*AIM OF THE TASK*
Below are the records; copy out every line that holds the word "semi".

*INFORMATION GIVEN*
+ + + +

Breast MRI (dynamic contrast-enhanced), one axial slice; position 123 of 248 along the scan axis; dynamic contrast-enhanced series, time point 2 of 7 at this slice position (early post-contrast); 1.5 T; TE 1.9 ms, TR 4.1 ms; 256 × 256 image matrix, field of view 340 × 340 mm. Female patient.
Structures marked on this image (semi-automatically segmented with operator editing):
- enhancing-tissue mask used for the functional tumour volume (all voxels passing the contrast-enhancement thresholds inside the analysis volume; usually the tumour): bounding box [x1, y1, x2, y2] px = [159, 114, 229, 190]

+ + + +

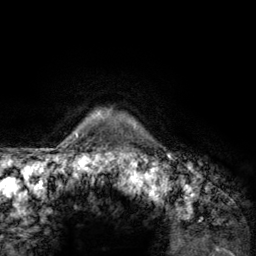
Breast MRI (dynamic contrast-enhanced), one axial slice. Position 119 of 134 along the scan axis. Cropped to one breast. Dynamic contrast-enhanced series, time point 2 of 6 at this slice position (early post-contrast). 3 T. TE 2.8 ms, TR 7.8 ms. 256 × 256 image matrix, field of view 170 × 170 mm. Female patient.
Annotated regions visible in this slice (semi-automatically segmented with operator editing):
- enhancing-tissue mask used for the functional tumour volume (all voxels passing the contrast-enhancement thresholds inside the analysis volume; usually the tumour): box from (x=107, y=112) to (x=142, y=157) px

+ + + +

*PROBLEM SOLUTION*
Structures marked on this image (semi-automatically segmented with operator editing):
Annotated regions visible in this slice (semi-automatically segmented with operator editing):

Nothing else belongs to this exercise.